What is required => Will you output all of the data below exactly, omitting the images?

[Electronics source listings]
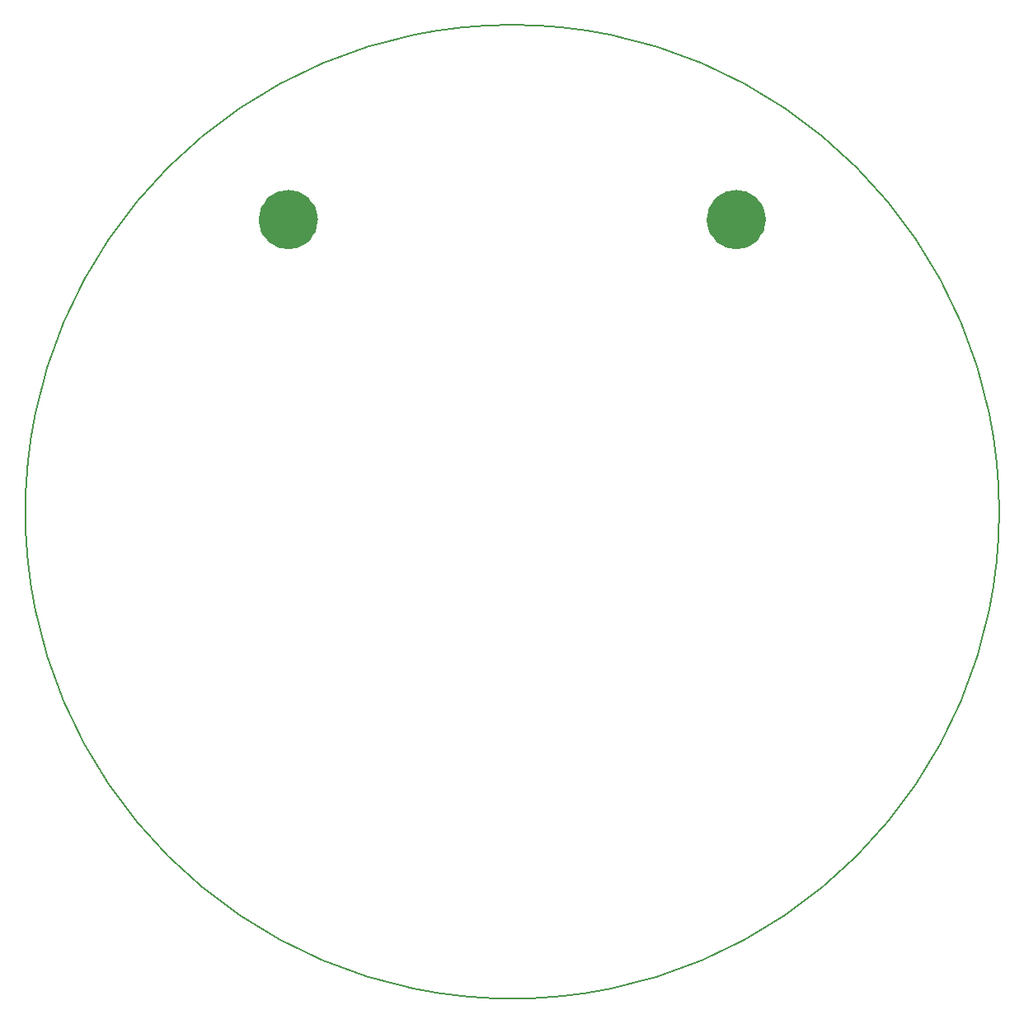
<source format=gbr>
%TF.GenerationSoftware,KiCad,Pcbnew,(6.0.8)*%
%TF.CreationDate,2022-10-27T23:25:15+02:00*%
%TF.ProjectId,Badge,42616467-652e-46b6-9963-61645f706362,rev?*%
%TF.SameCoordinates,Original*%
%TF.FileFunction,Profile,NP*%
%FSLAX46Y46*%
G04 Gerber Fmt 4.6, Leading zero omitted, Abs format (unit mm)*
G04 Created by KiCad (PCBNEW (6.0.8)) date 2022-10-27 23:25:15*
%MOMM*%
%LPD*%
G01*
G04 APERTURE LIST*
%TA.AperFunction,Profile*%
%ADD10C,3.050000*%
%TD*%
%TA.AperFunction,Profile*%
%ADD11C,0.200000*%
%TD*%
G04 APERTURE END LIST*
D10*
X124525000Y-70000000D02*
G75*
G03*
X124525000Y-70000000I-1525000J0D01*
G01*
X78525000Y-70000000D02*
G75*
G03*
X78525000Y-70000000I-1525000J0D01*
G01*
D11*
X150000000Y-100000000D02*
G75*
G03*
X150000000Y-100000000I-50000000J0D01*
G01*
M02*

</source>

Result of this task =>
<source format=gbr>
%TF.GenerationSoftware,KiCad,Pcbnew,(6.0.8)*%
%TF.CreationDate,2022-10-27T23:25:15+02:00*%
%TF.ProjectId,Badge,42616467-652e-46b6-9963-61645f706362,rev?*%
%TF.SameCoordinates,Original*%
%TF.FileFunction,Profile,NP*%
%FSLAX46Y46*%
G04 Gerber Fmt 4.6, Leading zero omitted, Abs format (unit mm)*
G04 Created by KiCad (PCBNEW (6.0.8)) date 2022-10-27 23:25:15*
%MOMM*%
%LPD*%
G01*
G04 APERTURE LIST*
%TA.AperFunction,Profile*%
%ADD10C,3.050000*%
%TD*%
%TA.AperFunction,Profile*%
%ADD11C,0.200000*%
%TD*%
G04 APERTURE END LIST*
D10*
X124525000Y-70000000D02*
G75*
G03*
X124525000Y-70000000I-1525000J0D01*
G01*
X78525000Y-70000000D02*
G75*
G03*
X78525000Y-70000000I-1525000J0D01*
G01*
D11*
X150000000Y-100000000D02*
G75*
G03*
X150000000Y-100000000I-50000000J0D01*
G01*
M02*

</source>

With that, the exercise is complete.